## Written instruction
Gather every line of the listing below that contains the word "this".

++++ Information shown

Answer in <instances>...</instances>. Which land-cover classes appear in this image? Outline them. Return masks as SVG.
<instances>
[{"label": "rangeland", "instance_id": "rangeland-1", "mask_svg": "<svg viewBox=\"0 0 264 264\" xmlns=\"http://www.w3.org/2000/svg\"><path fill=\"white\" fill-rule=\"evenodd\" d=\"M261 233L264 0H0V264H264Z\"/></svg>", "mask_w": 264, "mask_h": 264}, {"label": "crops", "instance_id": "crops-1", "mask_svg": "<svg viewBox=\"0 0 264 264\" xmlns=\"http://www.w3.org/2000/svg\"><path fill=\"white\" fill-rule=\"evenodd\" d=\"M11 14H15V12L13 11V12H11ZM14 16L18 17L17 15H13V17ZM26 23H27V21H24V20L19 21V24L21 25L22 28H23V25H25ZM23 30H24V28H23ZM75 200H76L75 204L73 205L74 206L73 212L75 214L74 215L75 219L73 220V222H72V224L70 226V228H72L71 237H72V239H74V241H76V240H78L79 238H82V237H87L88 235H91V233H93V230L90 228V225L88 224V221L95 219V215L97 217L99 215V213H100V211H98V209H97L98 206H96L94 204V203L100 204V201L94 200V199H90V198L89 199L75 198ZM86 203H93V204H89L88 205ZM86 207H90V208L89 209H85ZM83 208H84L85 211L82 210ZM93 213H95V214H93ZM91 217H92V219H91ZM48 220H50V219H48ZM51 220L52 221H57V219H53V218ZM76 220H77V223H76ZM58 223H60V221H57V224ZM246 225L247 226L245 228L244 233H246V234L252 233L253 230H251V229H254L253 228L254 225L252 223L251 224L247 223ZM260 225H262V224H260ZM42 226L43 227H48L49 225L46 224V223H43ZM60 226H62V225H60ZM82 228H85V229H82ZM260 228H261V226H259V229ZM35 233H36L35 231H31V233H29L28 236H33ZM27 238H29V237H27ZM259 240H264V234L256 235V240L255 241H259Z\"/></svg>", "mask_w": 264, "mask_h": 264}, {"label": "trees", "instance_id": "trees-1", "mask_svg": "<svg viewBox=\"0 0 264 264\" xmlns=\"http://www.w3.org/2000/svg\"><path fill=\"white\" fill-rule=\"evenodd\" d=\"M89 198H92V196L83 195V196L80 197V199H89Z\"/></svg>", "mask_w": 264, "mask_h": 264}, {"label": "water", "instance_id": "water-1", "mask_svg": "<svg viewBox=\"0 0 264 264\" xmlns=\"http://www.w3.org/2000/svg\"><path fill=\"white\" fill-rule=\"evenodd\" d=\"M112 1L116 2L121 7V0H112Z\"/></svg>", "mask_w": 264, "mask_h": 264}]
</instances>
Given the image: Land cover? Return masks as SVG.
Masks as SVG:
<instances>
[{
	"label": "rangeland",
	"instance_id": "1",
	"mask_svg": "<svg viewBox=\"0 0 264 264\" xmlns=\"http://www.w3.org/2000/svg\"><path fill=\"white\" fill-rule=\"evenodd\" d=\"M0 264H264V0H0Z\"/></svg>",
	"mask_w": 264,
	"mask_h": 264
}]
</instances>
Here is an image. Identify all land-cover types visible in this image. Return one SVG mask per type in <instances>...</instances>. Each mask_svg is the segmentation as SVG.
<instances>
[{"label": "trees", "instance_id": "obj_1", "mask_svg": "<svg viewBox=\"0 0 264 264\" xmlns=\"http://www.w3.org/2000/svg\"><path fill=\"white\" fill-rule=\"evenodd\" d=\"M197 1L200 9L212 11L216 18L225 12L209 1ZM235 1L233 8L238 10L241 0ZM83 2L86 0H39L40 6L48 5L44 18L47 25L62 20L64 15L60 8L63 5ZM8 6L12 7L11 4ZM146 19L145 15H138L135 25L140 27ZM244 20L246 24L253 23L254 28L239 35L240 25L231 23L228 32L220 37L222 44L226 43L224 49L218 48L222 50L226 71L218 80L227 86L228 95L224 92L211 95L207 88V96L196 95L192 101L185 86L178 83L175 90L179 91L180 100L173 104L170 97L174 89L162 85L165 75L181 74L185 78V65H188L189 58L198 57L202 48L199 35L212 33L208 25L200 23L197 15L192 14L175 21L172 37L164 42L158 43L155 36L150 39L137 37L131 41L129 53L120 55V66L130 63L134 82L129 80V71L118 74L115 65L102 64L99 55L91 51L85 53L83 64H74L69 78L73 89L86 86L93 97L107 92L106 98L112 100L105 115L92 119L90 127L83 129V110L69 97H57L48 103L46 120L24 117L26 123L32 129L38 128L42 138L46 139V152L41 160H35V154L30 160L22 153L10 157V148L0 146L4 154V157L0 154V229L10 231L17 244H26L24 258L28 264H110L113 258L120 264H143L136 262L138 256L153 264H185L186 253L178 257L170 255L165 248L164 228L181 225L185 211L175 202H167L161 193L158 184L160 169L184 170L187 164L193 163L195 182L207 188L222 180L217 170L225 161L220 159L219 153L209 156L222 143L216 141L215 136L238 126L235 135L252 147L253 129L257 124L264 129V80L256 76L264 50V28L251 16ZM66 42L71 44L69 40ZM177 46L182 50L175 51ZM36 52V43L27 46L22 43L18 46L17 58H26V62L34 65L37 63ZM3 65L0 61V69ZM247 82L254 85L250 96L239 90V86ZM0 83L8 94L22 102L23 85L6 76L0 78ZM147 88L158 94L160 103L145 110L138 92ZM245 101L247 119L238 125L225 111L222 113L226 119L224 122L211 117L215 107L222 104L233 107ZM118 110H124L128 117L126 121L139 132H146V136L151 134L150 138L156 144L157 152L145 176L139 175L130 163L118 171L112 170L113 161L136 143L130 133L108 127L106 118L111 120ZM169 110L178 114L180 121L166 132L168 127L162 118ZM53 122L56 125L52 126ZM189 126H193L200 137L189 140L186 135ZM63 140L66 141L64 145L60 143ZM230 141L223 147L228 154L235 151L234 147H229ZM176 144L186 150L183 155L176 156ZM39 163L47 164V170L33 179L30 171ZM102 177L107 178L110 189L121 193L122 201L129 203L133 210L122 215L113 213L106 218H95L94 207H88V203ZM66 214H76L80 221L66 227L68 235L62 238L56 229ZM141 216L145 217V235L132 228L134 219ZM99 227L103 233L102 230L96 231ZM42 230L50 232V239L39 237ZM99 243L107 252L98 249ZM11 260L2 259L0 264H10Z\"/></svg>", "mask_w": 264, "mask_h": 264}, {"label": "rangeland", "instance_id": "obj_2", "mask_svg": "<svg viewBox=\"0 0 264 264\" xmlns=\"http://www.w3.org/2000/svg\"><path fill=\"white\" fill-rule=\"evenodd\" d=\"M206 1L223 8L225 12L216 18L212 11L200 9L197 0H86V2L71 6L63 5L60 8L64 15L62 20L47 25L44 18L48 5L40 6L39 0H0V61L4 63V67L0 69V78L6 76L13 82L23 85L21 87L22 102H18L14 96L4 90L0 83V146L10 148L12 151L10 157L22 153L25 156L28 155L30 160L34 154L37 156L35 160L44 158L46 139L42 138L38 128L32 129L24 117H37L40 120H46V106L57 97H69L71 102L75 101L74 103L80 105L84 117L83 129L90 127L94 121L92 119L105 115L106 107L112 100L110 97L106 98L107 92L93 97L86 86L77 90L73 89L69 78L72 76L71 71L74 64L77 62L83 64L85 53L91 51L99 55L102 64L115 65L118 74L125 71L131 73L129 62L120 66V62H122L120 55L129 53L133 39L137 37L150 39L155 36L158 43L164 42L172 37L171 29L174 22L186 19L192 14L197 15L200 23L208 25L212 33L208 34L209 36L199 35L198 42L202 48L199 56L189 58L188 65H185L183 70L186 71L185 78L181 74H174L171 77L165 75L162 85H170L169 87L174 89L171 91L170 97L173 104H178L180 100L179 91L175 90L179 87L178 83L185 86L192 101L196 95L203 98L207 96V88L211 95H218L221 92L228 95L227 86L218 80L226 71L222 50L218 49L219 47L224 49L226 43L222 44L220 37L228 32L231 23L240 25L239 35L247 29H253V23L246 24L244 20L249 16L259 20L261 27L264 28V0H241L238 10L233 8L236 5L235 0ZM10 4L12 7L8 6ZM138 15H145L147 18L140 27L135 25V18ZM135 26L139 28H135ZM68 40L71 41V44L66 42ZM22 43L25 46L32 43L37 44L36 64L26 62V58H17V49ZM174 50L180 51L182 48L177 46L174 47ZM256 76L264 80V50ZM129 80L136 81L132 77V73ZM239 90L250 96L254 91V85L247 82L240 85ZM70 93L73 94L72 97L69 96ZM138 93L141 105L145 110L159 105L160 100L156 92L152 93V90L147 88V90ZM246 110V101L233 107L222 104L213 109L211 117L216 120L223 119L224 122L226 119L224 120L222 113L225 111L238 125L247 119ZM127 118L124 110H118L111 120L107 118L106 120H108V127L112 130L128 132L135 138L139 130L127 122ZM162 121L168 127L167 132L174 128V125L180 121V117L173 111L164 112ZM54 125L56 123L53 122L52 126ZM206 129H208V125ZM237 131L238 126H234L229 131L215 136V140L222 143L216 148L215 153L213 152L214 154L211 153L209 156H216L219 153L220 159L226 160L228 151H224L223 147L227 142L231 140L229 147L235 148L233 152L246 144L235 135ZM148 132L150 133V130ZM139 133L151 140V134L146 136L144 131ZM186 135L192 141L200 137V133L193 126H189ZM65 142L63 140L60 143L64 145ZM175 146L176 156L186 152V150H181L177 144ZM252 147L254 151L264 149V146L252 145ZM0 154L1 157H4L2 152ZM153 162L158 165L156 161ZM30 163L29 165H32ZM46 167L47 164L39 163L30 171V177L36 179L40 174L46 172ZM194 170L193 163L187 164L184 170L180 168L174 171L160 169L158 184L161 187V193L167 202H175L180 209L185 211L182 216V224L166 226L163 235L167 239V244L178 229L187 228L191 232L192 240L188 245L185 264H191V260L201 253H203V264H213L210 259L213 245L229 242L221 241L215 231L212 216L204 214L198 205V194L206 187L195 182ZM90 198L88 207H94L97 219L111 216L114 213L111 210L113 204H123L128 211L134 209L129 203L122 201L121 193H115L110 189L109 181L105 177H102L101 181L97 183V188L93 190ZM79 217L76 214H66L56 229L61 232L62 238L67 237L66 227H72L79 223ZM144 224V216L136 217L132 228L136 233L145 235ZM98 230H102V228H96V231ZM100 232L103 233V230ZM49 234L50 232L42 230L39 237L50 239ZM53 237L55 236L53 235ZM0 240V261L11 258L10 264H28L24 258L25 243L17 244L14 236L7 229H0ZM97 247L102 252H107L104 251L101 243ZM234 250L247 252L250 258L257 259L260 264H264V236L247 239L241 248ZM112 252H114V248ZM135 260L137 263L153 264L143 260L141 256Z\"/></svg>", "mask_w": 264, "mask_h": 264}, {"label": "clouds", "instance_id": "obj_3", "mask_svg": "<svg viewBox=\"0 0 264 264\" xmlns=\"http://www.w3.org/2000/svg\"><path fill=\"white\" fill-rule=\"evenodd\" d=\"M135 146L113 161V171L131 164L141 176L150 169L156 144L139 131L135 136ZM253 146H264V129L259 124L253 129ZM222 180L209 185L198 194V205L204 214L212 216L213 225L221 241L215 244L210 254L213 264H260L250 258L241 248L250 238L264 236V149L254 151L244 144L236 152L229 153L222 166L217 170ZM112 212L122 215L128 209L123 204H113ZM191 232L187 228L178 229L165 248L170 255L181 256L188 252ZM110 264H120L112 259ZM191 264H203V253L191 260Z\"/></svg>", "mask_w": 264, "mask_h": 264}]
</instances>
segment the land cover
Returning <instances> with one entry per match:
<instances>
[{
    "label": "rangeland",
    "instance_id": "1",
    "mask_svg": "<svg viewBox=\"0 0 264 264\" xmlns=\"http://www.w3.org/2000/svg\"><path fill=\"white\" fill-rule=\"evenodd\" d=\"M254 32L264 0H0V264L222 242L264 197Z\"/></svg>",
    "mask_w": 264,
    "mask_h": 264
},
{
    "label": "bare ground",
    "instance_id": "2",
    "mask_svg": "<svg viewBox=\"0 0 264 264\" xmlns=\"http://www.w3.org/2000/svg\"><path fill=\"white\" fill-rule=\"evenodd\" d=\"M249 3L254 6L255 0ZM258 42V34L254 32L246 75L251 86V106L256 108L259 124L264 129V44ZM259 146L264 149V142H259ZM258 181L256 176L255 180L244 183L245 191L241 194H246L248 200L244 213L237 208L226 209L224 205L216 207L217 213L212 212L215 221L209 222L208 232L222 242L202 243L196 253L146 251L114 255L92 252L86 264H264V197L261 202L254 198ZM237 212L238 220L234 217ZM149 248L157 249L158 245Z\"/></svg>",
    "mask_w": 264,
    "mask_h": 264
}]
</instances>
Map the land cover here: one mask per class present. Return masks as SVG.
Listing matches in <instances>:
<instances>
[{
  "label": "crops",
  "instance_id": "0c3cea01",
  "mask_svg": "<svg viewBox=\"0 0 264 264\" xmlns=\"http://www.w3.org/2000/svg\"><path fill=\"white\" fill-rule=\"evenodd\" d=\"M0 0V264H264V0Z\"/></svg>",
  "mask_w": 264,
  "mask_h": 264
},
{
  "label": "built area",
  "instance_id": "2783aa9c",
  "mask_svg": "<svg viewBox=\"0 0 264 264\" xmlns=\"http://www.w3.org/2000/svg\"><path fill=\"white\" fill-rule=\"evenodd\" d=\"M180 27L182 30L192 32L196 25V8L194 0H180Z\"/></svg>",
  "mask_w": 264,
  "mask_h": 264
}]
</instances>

++++++++

## Result
Answer in <instances>...</instances>. Which land-cover classes appear in this image? Outline them. Return masks as SVG.
Here is an image. Identify all land-cover types visible in this image. Return one SVG mask per type in <instances>...</instances>. Each mask_svg is the segmentation as SVG.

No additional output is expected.